The "separation is proposed with measure and intelligence," he commented Franco Bruni, Bocconi professor of International Monetary Theory and Policy, who participated in the debate on the Liikanen report at Bocconi together with professor Francesco Saita, Mario Nava, director of the financial institutions area of ​​the European Commission and Alessandro Profumo, president of MPS. But “I don't get too excited” about the separation of trading. For Bruni this was not the problem of the crisis, deposits were not affected and the fall in credit depended on other dynamics. “There is a worrying problem with non-performing loans which are the real reason for the fragility of the banking system. We need more attention in risk regulation and resolution systems”. However, separation is not an issue to be dismissed: "if moderate and intelligent, it can give results above all ex post in the resolution and evaluation of banks". But is it worth lowering it from top to bottom? “I see it as a spontaneous practice”, notes Bruni.

For the president of Mps Alessandro Profumo, former CEO of Unicredit, the separation between Investment Banking and Retail "on a dimensional basis" is more than acceptable. But, he warns, the main problem in the crisis has been the management of assets and liabilities ”. Many businesses have been classified as short-term when they weren't. Therefore, one must be careful not to kill the liquidity providers. Profumo then spoke in favor of the Banking Union, a fundamental step for the creation of a clear playing field, of the mechanism of a clear bail-in and in defense of Basel 2 which "represents a fundamental tool for growth in the management of risks of banks. Going back would be very dangerous”. In the context of governance measures, he then noted (“as I am no longer CEO, I can say it”, he began) that “bringing the chief risk officer to report to the board and not to the CEO would be disastrous because there would no longer be a hierarchy”.

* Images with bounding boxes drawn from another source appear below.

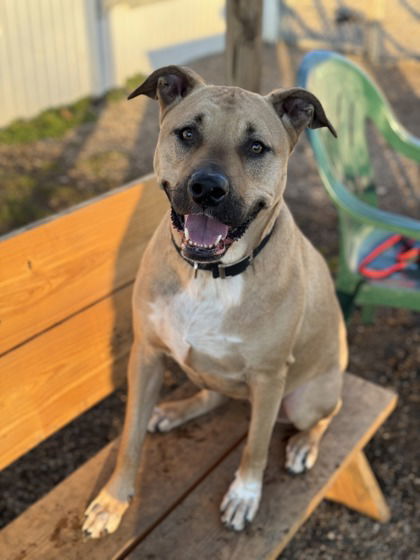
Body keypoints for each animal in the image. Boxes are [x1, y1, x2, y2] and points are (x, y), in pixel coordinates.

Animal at [82, 65, 348, 540]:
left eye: (257, 147)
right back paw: (175, 411)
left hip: (304, 398)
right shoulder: (146, 354)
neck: (209, 275)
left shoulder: (268, 377)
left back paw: (304, 444)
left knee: (326, 413)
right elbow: (130, 438)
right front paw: (114, 499)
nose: (207, 188)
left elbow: (255, 447)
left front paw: (244, 496)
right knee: (214, 396)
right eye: (187, 133)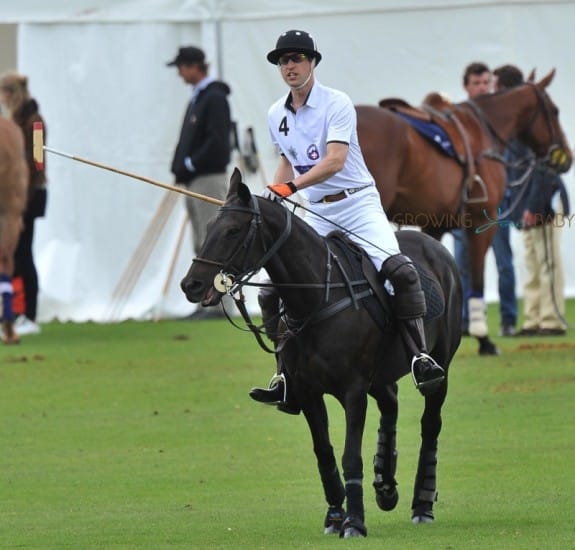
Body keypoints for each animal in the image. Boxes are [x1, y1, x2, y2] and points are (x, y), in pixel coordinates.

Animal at [358, 70, 572, 354]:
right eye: (555, 111)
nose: (567, 157)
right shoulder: (481, 224)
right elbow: (477, 280)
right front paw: (483, 338)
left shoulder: (434, 225)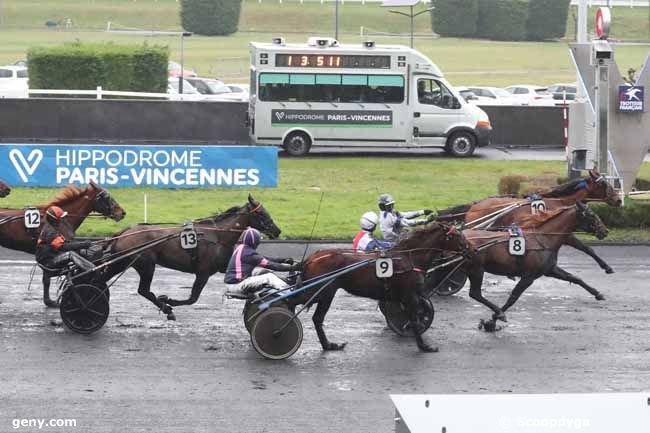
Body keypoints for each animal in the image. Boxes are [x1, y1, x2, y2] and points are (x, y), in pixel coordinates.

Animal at [102, 194, 280, 318]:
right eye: (262, 213)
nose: (277, 231)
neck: (218, 236)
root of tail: (124, 232)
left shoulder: (223, 266)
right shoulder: (203, 272)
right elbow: (193, 298)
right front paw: (168, 301)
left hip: (122, 262)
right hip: (146, 265)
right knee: (143, 290)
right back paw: (166, 309)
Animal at [290, 221, 466, 352]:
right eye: (457, 235)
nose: (469, 247)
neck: (408, 257)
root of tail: (311, 258)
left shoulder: (404, 294)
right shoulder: (409, 295)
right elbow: (414, 318)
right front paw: (424, 346)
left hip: (324, 293)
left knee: (316, 318)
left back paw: (328, 345)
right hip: (321, 291)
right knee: (296, 304)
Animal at [438, 170, 620, 276]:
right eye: (604, 184)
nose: (618, 200)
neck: (561, 202)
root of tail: (473, 206)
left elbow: (586, 248)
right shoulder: (564, 231)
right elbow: (586, 248)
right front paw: (607, 267)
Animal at [458, 202, 604, 330]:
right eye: (591, 214)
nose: (604, 231)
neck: (543, 239)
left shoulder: (550, 270)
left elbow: (574, 278)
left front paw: (597, 293)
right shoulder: (529, 276)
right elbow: (513, 297)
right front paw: (493, 320)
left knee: (475, 293)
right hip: (476, 269)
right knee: (475, 293)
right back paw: (498, 312)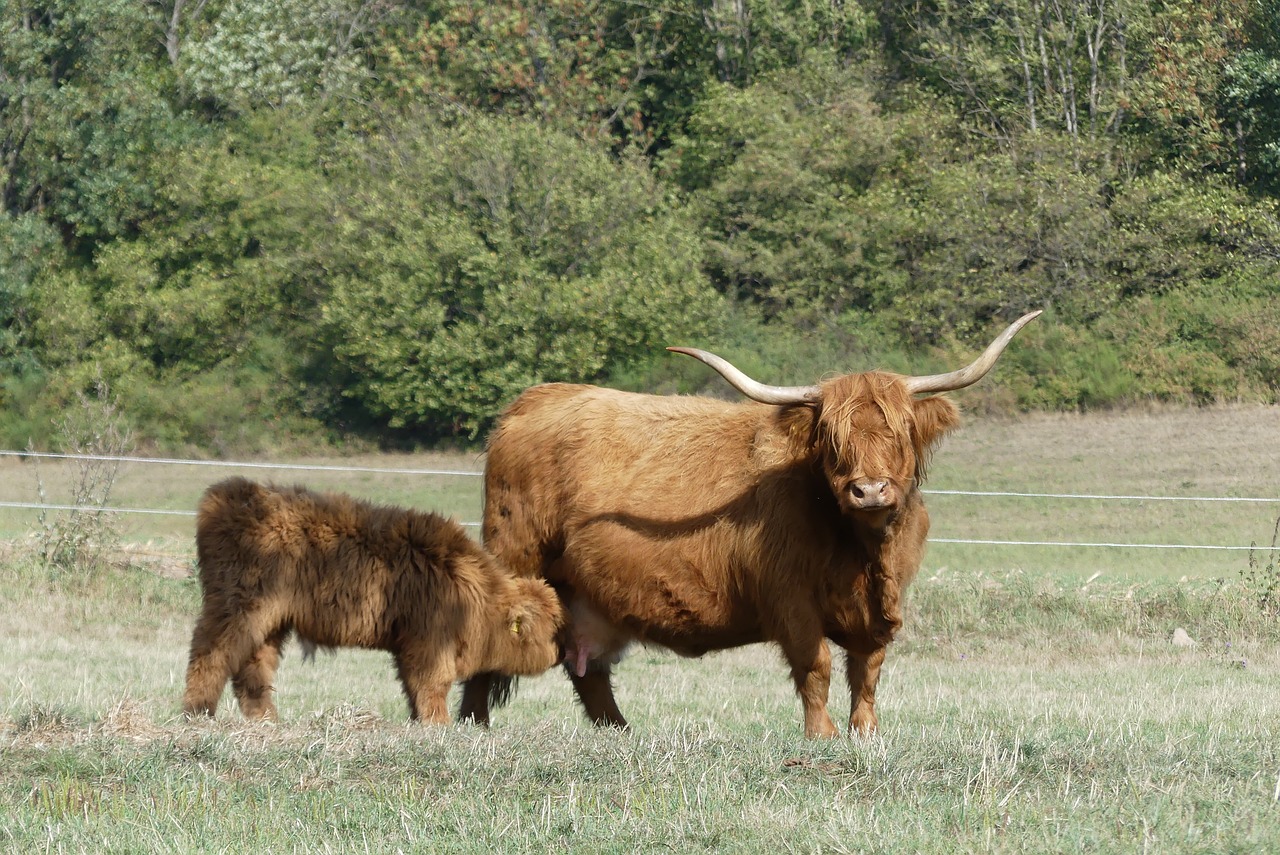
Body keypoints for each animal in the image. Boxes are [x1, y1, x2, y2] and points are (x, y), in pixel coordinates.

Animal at [183, 478, 563, 727]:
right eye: (548, 631)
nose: (557, 655)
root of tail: (233, 494)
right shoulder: (429, 643)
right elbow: (432, 685)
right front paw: (437, 724)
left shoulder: (410, 644)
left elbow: (413, 687)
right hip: (237, 605)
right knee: (210, 651)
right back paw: (197, 711)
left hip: (269, 622)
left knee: (252, 667)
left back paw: (265, 719)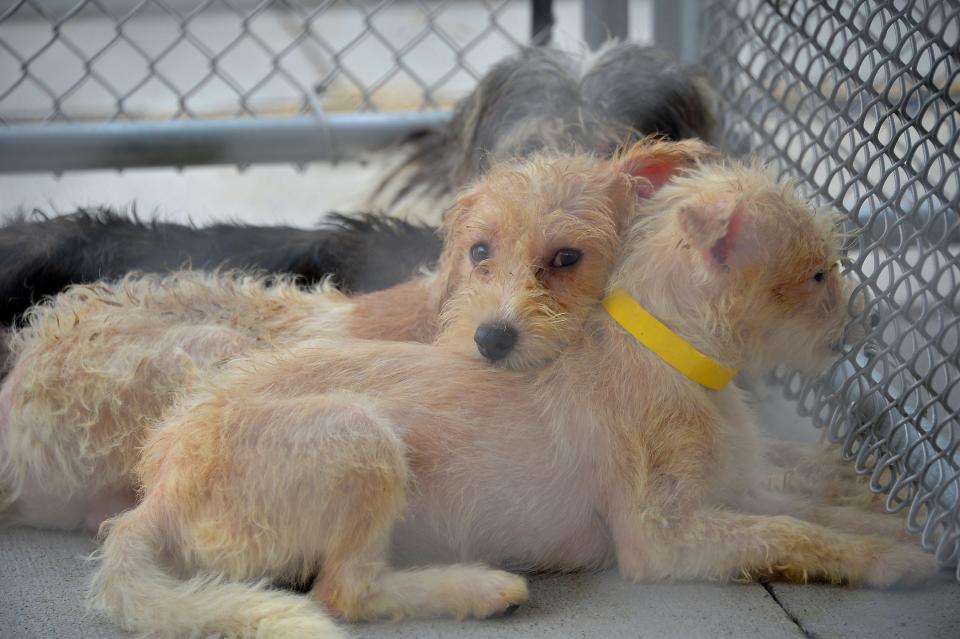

THE IMPACT OF THE LIIKANEN REPORT ON ITALIAN BANKS
THE RECOMMENDATIONS IN CONSULTATION FOR SIX WEEKS

"I don't think there will be any impact for Italian banks because none reaches above 25%", notes Profumo, recalling that the reform provides for separation if trading activities exceed 25% of a bank's assets. But the reform process is also good for our institutions. “Everyone suffers from a reputation problem – he said – and everything that contributes to a better reputation of the system is fundamental”. For domestic institutions today, the main problem is the funding gap. “They ask me where the ECB's money has gone: they are financing the funding gap. Italian banks have a loan to deposit ratio significantly higher than 100, 128%, the excess is 28%, around 240 billion euro. Until recently it was covered by institutional investors who bought the liabilities of the Italian banking system. Now they don't do it anymore because we are a peripheral country. If this money is returned to the ECB in two years, a credit crunch will be created that we will dream of growth much later in time".
The Liikanen report presents no difficulties for Italian banks, not even for Bruni: "Italy has good supervision and a resolution rule as well, anything that happens in Europe that improves these things is only good for us, here we are free riders". Finally, for Mazzucchelli, it is a great opportunity for institutions to resume their past model. The 139-page report will remain in public consultation for six weeks  and on various points it presents proposals on topics already under discussion at the European level. What reception will it have in Brussels? For now, Single Market Commissioner Michel Barnier hasn't gone too far, limiting himself to saying that he will study the report.